#### EXTRACTED INFORMATION:

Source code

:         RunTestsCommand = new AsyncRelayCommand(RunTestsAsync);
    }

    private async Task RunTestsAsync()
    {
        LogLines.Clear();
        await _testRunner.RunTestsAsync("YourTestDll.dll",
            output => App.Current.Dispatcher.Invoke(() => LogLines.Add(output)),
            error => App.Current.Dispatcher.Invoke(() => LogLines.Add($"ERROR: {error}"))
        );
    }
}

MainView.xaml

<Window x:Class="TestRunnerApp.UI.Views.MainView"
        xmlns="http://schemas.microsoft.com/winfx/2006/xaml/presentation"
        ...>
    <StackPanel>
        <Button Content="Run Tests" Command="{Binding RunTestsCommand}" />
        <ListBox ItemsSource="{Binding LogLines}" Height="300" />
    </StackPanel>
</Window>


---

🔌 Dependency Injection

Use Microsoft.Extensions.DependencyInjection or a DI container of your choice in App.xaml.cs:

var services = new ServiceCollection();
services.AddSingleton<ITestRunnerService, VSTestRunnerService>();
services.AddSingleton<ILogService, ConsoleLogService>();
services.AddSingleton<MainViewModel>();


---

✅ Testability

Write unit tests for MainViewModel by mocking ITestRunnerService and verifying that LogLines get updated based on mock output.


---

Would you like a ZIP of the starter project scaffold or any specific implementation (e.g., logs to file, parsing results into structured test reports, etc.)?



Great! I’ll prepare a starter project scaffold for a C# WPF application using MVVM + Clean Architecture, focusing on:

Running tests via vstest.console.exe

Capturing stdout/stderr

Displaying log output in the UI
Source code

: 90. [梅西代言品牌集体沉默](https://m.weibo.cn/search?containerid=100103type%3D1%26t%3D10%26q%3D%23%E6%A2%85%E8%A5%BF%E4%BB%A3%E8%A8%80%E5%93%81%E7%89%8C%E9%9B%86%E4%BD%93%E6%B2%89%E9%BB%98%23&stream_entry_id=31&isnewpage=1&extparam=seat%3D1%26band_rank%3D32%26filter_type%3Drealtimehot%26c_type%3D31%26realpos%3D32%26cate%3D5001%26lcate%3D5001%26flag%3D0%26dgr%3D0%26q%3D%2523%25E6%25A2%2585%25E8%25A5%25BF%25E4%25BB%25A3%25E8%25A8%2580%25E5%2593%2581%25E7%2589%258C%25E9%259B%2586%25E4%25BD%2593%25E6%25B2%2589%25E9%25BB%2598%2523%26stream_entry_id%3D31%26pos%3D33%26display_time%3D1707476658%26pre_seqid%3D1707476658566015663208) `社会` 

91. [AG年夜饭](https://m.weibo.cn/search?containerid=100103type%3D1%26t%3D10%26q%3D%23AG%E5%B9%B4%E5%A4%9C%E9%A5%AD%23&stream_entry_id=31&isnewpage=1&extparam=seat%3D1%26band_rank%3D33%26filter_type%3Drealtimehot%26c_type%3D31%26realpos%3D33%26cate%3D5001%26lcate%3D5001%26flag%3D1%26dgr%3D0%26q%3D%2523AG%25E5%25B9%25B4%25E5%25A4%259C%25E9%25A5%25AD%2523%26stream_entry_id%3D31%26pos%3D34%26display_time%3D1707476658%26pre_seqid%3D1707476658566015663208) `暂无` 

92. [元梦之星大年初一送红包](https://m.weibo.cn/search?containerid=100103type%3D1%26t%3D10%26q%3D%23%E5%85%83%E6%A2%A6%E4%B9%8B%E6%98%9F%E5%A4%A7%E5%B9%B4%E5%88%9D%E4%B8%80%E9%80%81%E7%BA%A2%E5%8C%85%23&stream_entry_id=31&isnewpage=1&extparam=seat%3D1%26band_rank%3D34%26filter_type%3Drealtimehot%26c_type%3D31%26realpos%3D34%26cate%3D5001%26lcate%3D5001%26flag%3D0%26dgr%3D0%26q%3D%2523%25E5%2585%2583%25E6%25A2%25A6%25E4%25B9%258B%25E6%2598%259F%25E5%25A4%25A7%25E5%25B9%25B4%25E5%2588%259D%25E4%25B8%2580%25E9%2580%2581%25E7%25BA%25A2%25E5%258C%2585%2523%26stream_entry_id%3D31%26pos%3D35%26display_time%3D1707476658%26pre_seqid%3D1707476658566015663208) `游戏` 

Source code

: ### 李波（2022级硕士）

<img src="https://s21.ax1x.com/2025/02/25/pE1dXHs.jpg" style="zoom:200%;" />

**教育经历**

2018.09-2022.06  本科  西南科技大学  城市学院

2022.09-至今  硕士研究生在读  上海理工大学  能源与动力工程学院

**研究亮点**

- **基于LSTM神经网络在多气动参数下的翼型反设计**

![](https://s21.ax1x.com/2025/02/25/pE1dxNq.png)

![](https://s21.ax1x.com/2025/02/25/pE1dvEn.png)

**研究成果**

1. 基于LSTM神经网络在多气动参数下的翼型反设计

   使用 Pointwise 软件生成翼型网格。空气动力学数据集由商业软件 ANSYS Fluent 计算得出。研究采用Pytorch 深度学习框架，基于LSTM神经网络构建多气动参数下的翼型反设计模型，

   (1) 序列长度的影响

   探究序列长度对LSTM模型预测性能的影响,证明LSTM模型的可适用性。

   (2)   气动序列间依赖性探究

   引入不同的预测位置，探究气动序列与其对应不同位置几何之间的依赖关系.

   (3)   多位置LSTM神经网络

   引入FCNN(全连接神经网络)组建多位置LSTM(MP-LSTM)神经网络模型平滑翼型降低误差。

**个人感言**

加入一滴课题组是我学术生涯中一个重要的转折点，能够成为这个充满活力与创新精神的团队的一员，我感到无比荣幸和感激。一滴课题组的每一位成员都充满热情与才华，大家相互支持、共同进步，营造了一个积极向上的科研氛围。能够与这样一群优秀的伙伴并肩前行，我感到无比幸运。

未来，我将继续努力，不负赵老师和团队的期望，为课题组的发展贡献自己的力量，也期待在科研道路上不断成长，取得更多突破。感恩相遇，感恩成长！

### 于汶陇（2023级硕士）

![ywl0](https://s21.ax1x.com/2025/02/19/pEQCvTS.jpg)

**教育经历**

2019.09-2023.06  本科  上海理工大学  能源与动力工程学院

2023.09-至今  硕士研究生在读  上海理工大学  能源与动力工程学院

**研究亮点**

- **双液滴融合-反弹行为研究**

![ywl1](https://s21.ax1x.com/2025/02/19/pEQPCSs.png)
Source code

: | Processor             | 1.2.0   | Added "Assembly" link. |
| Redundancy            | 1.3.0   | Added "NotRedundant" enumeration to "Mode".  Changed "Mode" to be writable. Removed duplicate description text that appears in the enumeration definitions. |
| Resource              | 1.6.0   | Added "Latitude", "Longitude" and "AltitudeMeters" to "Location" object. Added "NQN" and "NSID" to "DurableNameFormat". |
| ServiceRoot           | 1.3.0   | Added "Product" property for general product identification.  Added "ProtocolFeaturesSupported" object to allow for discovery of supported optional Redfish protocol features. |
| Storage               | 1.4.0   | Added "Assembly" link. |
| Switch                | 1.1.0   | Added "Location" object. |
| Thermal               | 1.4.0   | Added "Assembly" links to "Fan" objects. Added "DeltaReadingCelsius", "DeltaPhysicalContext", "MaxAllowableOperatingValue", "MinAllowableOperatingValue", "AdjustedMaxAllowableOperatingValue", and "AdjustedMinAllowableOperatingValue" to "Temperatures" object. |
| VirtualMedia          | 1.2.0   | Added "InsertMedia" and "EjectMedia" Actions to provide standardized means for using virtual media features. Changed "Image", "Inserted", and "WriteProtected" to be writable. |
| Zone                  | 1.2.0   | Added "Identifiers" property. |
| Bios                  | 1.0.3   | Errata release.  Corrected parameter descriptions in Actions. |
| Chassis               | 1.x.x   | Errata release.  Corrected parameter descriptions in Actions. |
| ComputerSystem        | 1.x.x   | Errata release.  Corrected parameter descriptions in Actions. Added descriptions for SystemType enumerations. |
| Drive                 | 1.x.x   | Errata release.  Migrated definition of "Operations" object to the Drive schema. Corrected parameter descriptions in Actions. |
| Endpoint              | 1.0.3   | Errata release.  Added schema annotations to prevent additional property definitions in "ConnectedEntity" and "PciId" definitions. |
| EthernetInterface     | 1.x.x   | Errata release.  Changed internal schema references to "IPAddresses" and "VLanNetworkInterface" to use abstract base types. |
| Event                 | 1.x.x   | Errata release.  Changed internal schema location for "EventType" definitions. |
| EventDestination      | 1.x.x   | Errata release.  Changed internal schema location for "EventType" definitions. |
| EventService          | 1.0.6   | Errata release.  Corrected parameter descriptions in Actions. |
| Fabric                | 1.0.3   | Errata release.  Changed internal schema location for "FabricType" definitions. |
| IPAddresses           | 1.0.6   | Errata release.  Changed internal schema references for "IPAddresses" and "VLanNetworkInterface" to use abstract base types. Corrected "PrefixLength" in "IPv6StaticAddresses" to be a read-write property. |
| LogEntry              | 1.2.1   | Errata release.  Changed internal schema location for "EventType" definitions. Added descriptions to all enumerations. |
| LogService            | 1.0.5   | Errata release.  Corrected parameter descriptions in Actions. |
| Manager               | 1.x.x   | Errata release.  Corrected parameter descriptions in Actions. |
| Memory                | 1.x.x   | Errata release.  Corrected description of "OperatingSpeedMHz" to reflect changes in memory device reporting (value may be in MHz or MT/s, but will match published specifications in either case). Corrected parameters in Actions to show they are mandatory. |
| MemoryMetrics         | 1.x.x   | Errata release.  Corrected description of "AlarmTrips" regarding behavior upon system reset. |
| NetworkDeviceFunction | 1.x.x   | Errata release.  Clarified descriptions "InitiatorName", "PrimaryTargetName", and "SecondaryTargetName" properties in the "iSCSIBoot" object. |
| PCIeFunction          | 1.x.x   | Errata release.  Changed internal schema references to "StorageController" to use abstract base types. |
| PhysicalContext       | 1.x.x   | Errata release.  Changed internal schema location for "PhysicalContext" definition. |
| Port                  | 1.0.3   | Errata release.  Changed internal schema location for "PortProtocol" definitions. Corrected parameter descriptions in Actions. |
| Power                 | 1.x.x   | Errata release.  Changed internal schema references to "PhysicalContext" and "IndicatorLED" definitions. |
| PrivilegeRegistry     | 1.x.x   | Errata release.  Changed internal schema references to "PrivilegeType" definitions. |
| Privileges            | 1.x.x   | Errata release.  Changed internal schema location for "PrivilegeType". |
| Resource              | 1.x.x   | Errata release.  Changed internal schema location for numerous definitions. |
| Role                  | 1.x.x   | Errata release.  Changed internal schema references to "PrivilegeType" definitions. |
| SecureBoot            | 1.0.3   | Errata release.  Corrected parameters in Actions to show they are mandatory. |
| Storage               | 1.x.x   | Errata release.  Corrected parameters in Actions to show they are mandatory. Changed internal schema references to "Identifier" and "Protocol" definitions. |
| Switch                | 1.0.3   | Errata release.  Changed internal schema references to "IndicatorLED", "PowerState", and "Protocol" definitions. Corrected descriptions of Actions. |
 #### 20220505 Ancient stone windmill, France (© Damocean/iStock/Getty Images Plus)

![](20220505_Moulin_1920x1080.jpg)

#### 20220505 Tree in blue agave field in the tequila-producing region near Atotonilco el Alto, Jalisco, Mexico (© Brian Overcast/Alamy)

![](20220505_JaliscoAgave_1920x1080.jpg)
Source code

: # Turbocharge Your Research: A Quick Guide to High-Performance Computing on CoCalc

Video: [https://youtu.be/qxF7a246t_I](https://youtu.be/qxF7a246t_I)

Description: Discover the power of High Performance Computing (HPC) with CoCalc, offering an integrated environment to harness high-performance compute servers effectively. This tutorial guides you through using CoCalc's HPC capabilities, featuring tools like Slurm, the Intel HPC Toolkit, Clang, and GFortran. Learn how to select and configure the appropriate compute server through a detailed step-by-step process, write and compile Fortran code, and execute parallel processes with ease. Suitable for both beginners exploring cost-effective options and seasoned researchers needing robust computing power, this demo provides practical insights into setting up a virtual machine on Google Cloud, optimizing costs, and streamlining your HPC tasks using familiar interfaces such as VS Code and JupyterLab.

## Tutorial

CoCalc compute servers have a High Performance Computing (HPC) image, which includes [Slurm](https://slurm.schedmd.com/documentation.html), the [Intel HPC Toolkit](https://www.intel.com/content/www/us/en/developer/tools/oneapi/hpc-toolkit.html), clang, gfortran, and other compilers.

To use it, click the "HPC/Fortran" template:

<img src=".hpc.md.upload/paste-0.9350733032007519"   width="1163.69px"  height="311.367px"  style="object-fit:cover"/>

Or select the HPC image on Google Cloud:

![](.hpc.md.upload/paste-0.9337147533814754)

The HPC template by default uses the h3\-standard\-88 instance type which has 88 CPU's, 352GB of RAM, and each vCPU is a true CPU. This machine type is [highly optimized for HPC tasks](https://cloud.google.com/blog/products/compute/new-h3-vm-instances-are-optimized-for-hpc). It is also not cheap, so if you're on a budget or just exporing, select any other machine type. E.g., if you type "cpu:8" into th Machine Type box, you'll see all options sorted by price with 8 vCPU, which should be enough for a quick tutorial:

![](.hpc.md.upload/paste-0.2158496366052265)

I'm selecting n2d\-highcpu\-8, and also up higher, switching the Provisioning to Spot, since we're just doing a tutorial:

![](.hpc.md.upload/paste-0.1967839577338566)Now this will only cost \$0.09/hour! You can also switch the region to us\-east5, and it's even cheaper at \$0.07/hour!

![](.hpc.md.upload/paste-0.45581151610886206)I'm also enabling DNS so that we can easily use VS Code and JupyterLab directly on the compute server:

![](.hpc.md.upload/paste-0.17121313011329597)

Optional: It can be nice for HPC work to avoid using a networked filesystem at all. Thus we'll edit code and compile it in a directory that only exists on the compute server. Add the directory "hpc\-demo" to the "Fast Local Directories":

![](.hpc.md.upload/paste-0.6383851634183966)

#### EXERCISE DETAILS:
Rewrite the lines from the one containing "cheaper at \$0.07/hour!" through the one containing "also enabling DNS", changing "JupyterLab" to "Jupyter Notebook" and keeping everything else the same. Give only those lines.

#### WRITTEN ANSWER:
![](.hpc.md.upload/paste-0.1967839577338566)Now this will only cost \$0.09/hour! You can also switch the region to us\-east5, and it's even cheaper at \$0.07/hour!

![](.hpc.md.upload/paste-0.45581151610886206)I'm also enabling DNS so that we can easily use VS Code and Jupyter Notebook directly on the compute server:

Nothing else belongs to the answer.